Volution Group plc
- Company type: Public limited company
- Traded as: LSE: FAN; FTSE 250 component;
- Industry: Ventilation equipment
- Founded: 2002
- Headquarters: Crawley, West Sussex, United Kingdom
- Key people: Nigel Lingwood (chairman); Ronnie George (CEO);
- Revenue: £419.1 million (2025)
- Operating income: £67.2 million (2025)
- Net income: £41.5 million (2025)
- Website: www.volutiongroupplc.com

= Volution Group =

UK company

Volution Group plc is a manufacturer of ventilation equipment for commercial and residential customers.
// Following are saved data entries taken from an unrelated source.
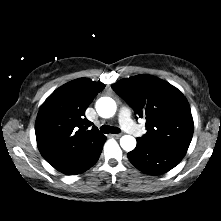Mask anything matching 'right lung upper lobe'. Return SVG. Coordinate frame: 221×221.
Here are the masks:
<instances>
[{
    "instance_id": "right-lung-upper-lobe-1",
    "label": "right lung upper lobe",
    "mask_w": 221,
    "mask_h": 221,
    "mask_svg": "<svg viewBox=\"0 0 221 221\" xmlns=\"http://www.w3.org/2000/svg\"><path fill=\"white\" fill-rule=\"evenodd\" d=\"M104 88L102 83L79 78L59 87L41 106L35 123L37 145L56 170L73 175L101 151L106 137L85 111Z\"/></svg>"
}]
</instances>
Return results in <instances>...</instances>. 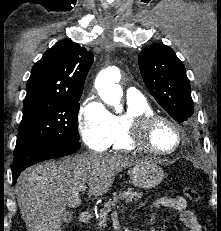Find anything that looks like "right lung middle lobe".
<instances>
[{"mask_svg": "<svg viewBox=\"0 0 221 231\" xmlns=\"http://www.w3.org/2000/svg\"><path fill=\"white\" fill-rule=\"evenodd\" d=\"M78 98H43L24 101L14 155L45 142L79 144Z\"/></svg>", "mask_w": 221, "mask_h": 231, "instance_id": "1", "label": "right lung middle lobe"}]
</instances>
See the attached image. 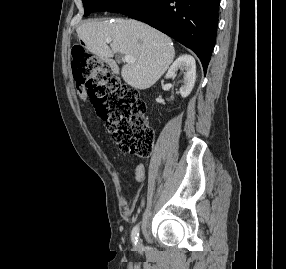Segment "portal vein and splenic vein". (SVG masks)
Instances as JSON below:
<instances>
[{
    "instance_id": "obj_1",
    "label": "portal vein and splenic vein",
    "mask_w": 286,
    "mask_h": 269,
    "mask_svg": "<svg viewBox=\"0 0 286 269\" xmlns=\"http://www.w3.org/2000/svg\"><path fill=\"white\" fill-rule=\"evenodd\" d=\"M107 43H110L112 41L111 38H108L105 40ZM124 61L126 63H133L135 61V58L133 56H130V55H125L124 57Z\"/></svg>"
}]
</instances>
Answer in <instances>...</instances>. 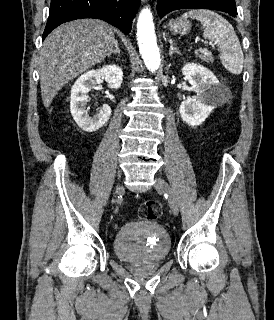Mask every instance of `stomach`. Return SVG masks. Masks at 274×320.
Listing matches in <instances>:
<instances>
[{
  "label": "stomach",
  "mask_w": 274,
  "mask_h": 320,
  "mask_svg": "<svg viewBox=\"0 0 274 320\" xmlns=\"http://www.w3.org/2000/svg\"><path fill=\"white\" fill-rule=\"evenodd\" d=\"M164 28H167V26H164ZM168 30H170L171 34H181V36H185V34H189L191 24L186 18H177V20H170Z\"/></svg>",
  "instance_id": "0dacf381"
}]
</instances>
Based in Crawley, West Sussex, the company is listed on the London Stock Exchange and is a constituent of the FTSE 250 Index.

==History==
The company was established as a separate entity when HSBC Private Equity acquired the Air Movement and Cable Management businesses of Smiths Group for £125 million in December 2002. It was acquired by ABN AMRO in July 2006 and by TowerBrook Capital Partners in February 2012. It was then the subject of an initial public offering on the London Stock Exchange in June 2014.

Since its IPO, Volution has acquired 25 businesses in the UK, Continental Europe, Australia and New Zealand.

==Operations==
The company's brands include UK-based Vent-Axia.